Your objective: Scan the records for the string "משפטי" and state how many lines contain it, using the number alone.
[[ Extracted entries open ]]
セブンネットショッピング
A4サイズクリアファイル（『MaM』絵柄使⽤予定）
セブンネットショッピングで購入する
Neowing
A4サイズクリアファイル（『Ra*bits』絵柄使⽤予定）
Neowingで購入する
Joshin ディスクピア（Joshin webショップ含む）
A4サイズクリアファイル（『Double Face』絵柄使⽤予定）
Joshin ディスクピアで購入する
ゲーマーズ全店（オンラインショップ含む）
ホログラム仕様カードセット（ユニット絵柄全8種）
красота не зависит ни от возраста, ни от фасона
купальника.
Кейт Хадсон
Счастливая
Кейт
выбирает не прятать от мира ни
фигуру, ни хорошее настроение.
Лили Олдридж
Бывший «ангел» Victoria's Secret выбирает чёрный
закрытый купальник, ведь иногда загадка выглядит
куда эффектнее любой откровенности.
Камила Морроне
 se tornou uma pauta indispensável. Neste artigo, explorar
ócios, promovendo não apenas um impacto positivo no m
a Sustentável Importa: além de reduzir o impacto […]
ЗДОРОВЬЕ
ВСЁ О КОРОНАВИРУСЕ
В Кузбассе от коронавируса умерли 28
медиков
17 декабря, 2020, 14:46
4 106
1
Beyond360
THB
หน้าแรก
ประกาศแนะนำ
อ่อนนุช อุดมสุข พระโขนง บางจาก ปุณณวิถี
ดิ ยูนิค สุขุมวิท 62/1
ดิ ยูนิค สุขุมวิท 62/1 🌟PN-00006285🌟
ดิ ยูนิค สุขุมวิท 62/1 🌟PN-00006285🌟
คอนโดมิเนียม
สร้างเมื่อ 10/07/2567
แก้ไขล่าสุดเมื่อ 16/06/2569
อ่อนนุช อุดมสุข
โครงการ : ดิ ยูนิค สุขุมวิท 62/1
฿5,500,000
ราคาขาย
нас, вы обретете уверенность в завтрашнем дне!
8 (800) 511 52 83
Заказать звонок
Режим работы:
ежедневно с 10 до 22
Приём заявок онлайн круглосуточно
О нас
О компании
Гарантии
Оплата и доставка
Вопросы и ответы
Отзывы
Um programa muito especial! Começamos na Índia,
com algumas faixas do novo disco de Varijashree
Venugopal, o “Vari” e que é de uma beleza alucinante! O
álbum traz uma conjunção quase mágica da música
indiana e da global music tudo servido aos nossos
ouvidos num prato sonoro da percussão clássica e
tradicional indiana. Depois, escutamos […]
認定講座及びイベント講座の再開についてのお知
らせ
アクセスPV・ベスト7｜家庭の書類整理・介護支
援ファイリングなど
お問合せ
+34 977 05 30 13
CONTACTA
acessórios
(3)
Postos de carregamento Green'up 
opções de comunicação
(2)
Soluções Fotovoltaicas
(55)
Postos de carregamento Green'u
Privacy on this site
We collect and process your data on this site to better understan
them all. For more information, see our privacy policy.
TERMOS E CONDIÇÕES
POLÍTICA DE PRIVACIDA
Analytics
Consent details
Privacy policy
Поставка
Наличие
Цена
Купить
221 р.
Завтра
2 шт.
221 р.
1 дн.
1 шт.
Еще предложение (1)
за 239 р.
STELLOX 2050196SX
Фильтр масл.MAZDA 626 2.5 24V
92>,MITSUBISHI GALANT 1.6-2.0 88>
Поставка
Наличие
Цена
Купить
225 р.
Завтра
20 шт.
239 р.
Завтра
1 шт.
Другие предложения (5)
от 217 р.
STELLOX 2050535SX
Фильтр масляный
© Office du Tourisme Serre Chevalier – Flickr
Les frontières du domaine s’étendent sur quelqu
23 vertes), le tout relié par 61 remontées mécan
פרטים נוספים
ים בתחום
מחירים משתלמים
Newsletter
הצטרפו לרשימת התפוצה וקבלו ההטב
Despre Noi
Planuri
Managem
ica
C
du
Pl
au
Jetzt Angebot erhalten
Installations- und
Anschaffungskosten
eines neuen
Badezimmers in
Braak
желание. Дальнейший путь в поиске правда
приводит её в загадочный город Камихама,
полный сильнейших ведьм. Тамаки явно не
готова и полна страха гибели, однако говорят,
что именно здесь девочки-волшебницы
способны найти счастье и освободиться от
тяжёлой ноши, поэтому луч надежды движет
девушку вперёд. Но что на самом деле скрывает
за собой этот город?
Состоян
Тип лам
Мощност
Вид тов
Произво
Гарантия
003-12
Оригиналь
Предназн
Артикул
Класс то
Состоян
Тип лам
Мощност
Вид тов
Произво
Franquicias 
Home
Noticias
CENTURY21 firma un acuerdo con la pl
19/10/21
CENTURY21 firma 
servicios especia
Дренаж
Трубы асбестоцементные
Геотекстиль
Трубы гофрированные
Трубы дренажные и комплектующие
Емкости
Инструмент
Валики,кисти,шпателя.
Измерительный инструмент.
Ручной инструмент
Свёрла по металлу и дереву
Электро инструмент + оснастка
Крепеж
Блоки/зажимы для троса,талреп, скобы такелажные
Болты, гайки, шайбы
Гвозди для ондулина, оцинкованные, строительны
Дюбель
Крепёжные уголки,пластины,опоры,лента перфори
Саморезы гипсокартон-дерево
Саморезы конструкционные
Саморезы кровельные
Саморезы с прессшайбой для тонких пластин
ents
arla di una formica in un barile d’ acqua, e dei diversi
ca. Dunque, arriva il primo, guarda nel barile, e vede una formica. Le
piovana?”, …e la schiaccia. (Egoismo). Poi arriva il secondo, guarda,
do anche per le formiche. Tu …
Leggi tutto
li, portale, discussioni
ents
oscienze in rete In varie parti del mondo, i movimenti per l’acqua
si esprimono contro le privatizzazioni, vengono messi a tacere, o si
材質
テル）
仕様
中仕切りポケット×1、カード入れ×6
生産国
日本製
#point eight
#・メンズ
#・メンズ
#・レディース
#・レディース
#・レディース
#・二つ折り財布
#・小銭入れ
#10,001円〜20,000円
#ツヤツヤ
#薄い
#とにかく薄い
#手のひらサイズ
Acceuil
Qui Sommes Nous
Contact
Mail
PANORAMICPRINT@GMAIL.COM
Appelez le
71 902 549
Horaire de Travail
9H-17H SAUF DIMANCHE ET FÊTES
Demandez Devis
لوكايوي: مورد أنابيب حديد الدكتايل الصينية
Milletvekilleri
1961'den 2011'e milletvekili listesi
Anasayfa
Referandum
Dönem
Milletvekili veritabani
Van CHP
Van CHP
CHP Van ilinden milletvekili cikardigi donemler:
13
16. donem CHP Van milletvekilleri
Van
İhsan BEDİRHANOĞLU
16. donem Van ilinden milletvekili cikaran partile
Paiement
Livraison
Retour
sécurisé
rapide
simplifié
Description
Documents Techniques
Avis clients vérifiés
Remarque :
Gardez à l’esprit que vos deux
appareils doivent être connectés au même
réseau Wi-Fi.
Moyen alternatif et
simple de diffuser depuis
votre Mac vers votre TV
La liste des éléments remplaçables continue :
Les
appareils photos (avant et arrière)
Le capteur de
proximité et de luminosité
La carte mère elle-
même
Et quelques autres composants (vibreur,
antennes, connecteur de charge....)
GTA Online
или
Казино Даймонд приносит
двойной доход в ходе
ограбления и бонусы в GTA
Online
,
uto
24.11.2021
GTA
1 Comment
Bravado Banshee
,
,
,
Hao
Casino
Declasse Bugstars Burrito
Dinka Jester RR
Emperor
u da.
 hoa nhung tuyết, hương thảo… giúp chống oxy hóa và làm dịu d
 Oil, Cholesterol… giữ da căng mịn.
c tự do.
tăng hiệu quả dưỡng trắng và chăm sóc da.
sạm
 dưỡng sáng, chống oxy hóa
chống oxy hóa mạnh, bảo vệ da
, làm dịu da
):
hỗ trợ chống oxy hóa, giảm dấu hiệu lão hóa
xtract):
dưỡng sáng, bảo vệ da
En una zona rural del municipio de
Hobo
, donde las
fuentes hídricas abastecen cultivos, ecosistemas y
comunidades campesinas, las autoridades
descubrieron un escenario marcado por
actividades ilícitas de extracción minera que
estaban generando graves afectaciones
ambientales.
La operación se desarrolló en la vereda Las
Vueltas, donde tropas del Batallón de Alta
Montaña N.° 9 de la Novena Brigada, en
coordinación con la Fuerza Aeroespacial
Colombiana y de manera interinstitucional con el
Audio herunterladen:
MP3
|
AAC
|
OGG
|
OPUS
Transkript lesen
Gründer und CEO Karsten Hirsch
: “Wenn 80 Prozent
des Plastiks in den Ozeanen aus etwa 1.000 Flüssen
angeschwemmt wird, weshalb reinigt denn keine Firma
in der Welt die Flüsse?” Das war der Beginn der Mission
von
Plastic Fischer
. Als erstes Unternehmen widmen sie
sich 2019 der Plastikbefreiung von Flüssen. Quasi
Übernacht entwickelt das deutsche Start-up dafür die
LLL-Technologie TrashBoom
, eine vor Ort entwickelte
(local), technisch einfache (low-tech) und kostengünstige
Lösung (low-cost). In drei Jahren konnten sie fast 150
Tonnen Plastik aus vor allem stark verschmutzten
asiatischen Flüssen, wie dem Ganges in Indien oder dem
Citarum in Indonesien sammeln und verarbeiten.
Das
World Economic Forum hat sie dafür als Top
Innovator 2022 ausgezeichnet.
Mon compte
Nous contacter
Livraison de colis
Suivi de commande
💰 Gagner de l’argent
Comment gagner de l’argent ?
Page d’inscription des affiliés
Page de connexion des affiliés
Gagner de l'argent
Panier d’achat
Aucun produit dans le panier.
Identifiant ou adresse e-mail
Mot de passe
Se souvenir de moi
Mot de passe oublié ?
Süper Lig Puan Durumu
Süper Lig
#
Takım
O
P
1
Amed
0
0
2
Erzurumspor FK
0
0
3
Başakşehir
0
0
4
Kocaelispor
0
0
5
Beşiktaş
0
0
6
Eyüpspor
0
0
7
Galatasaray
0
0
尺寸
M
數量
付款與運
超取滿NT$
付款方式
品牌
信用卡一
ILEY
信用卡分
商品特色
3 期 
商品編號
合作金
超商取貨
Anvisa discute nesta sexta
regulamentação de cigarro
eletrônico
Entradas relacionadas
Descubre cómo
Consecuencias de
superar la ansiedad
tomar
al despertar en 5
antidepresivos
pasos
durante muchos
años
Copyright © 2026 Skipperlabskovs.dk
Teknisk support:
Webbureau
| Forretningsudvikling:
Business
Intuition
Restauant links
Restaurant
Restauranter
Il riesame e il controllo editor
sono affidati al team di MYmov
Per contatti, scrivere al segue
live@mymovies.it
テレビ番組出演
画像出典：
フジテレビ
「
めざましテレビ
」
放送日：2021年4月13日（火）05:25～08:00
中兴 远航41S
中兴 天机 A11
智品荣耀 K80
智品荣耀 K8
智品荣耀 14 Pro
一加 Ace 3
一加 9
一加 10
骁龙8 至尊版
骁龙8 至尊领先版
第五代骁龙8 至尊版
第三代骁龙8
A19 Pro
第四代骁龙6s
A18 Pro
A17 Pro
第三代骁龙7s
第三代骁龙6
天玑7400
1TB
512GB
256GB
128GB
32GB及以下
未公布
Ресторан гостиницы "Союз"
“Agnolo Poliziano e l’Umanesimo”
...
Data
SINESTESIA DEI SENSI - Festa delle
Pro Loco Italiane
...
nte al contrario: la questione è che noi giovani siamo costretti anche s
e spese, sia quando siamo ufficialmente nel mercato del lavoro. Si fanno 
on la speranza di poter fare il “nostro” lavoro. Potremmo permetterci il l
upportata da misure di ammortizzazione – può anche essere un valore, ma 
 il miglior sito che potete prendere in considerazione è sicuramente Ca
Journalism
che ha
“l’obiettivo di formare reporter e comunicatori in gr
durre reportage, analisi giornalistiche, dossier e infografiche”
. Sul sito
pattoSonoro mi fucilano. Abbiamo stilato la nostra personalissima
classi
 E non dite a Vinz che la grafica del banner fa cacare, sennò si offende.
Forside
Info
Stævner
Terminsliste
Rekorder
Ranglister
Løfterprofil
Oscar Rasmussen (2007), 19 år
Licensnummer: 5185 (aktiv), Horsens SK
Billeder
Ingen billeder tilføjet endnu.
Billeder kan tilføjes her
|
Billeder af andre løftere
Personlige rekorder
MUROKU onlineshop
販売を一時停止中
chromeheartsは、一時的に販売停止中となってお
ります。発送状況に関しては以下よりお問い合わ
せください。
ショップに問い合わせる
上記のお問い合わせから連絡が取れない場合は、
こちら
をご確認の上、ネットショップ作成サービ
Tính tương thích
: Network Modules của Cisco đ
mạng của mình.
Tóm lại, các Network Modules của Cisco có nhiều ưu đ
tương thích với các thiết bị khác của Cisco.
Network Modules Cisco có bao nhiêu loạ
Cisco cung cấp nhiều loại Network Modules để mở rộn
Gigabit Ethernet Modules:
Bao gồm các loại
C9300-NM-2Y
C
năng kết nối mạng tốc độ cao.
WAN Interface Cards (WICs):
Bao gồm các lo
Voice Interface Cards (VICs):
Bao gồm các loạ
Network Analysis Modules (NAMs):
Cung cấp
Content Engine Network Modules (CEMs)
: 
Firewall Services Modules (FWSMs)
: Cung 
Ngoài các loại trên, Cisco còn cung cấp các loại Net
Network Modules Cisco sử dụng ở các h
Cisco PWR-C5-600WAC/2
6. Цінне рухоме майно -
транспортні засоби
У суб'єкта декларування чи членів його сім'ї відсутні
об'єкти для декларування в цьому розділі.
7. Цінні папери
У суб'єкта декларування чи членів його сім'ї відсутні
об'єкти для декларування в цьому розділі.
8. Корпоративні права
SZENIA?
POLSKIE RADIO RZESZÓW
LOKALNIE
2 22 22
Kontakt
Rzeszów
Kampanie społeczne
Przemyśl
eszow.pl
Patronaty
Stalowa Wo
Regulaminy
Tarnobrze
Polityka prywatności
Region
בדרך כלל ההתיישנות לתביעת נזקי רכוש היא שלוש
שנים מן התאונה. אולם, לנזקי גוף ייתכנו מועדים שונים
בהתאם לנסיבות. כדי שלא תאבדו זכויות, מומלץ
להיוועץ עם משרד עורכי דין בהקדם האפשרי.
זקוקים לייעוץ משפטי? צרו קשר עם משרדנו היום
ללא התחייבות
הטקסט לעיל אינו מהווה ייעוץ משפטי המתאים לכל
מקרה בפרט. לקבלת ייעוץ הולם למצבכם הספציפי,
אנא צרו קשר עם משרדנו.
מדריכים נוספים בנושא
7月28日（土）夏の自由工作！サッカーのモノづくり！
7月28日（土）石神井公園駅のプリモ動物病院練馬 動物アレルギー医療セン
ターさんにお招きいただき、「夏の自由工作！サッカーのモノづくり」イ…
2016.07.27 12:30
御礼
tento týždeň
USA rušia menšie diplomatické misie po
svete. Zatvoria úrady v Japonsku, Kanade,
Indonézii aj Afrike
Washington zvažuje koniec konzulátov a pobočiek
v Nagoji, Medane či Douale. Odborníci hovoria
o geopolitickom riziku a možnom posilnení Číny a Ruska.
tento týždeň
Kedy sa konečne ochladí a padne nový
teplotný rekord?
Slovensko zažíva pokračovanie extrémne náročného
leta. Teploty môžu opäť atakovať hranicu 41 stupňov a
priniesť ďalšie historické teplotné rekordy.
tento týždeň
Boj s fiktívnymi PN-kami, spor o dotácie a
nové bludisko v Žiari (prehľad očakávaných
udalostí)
[[ Extracted entries closed ]]
Exercise solution: 2